Returning to Seoul after our meeting-packed first day, we wanted to go to a spa, a can’t-miss activity said a Korean-American friend. We hadn’t shaken jet lag and needed pampering.
Lonely Planet‘s Seoul guidebook reported that Spa Lei operated 24/7, catered to a female-only clientele and offered an English-language menu. That last bit was incorrect. After a half-hour of earnest communication attempts, we dialed the free Korean-English translator hotline to order full spa access and body scrubs, mud body treatments and cucumber facials. I’d read in the LP guidebook that many women head straight to a spa after work or clubbing, spend the night relaxing, then drudge back to work/home in the morning. We can stay and luxuriate all night? Sounds amaze balls!
Down the soundless elevator, through a darkened corridor to the lockers, our anticipation of the indulgence built. Just then, we walked past an anteroom filled with Korean ladies without a stitch of clothing on – nary a bathing suit, robe or hand towel in sight – preening in vanities, drying hair and alighting scales. Oh?! It’s THAT KIND OF PARTY. “Spa” means something different here. Oh.
I sized up my two companions from my master’s program. I wasn’t sure they were ready to see my bare brown ass. Well, one of them was.

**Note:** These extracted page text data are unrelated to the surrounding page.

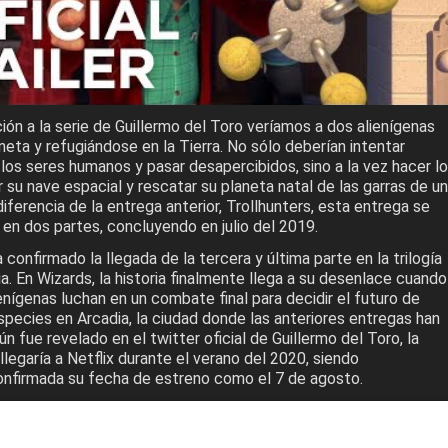
ión a la serie de Guillermo del Toro veríamos a dos alienígenas
eta y refugiándose en la Tierra. No sólo deberían intentar
os seres humanos y pasar desapercibidos, sino a la vez hacer lo
r su nave espacial y rescatar su planeta natal de las garras de un
diferencia de la entrega anterior, Trollhunters, esta entrega se
en dos partes, concluyendo en julio del 2019.
 confirmado la llegada de la tercera y última parte en la trilogía
a. En Wizards, la historia finalmente llega a su desenlace cuando
ienígenas luchan en un combate final para decidir el futuro de
pecies en Arcadia, la ciudad donde las anteriores entregas han
n fue revelado en el twitter oficial de Guillermo del Toro, la
legaría a Netflix durante el verano del 2020, siendo
nfirmada su fecha de estreno como el 7 de agosto.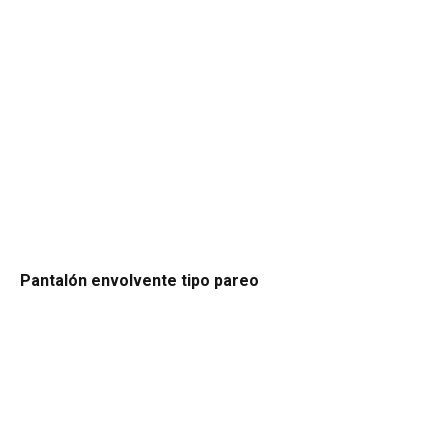
Pantalón envolvente tipo pareo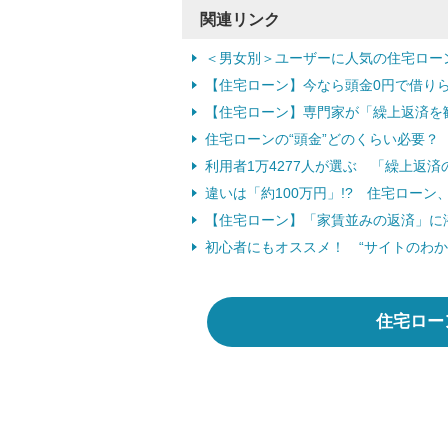
関連リンク
＜男女別＞ユーザーに人気の住宅ロー
【住宅ローン】今なら頭金0円で借り
【住宅ローン】専門家が「繰上返済を
住宅ローンの“頭金”どのくらい必要？
利用者1万4277人が選ぶ 「繰上返
違いは「約100万円」!? 住宅ロー
【住宅ローン】「家賃並みの返済」に
初心者にもオススメ！ “サイトのわか
住宅ロー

“I wasn’t expecting to shower with anyone on this ‘field trip,’” we whispered between schoolgirl giggles.
If you haven’t been to a nude beach or colony, being naked around other naked folk for longer than it takes to change your sports bra will be disconcerting at first. But you’ll have to let go of your self-consciousness to really enjoy the experience. You are supposed to RELAX.
And relax you will. Slowly your legs won’t cross as tightly, your arms will fall more to your sides and less in front of your lady parts, you won’t flutter as quickly from pool to sauna to pool. Because you’ll start to realize that everyone else is naked too. Boobs, booties and everything else come in different shades, shapes and sizes. Everyone has a different notion of hair-scaping. There’s no makeup, no Spanx, no illusions. Letting go of the anxiety and self-consciousness, for me, was liberating and critical to this unique, relaxing experience.
Spa Lei’s facilities are a playland of pampering. We tried pools with saltwater, freshwater, cold and heated; and Jacuzzis. Our tired muscles and blocked pores loosened in the saunas, one of which was a giant stone oven where a whole chicken egg was cooking in the middle. We found more veg time on the open-air rooftop deck and on the giant body pillows in the nap room. Other future detox spots include rooms for massages, a snack bar, tanning booths and something called a “hip bath.”
While most of Spa Lei was lowlit with soothing new age instrumentals, the tiled scrub room was a pupil-dilating space built for the sole purpose of inspecting every crevice, curve and pore. Our aestheticians appeared to be of my mom’s generation, clad in “uniforms” of black bras and panties. And around the room, their tools: gurneys covered in plastic, spray hoses and garbage-can-sized vats of water.
Once I laid gingerly on the slippery gurney, the loofah mittened aesthetician lathered and scoured my skin near-raw, my dead skin collected in disgusting grey-green masses, rinsed away with a quick ladle of water or a flip of the hose. No pain, no gain, right? After growing accustomed to the abrasiveness and letting go of the awkwardness of seeing ladies like my momma in skivvies, my mind accessed infantile subconsciousness and I felt strangely at peace as this older lady scrubbed me, then slathered me in cucumber and in mud. Ambien be damned, I tell you: my skin never felt so soft and I’d never felt as relaxed post-trans-Atlantic flight.
Spa Lei is at Leimong Town 8-22 Cresyn Building, Jamwon-dong, Seocho-gu, Seoul, Korea. During the day, it’s accessible by metro, nearest to the Shinsa station (exit 5). If you stay past midnight, it’s easy to catch a taxi home in the wee hours across the street at the Riverside Hotel.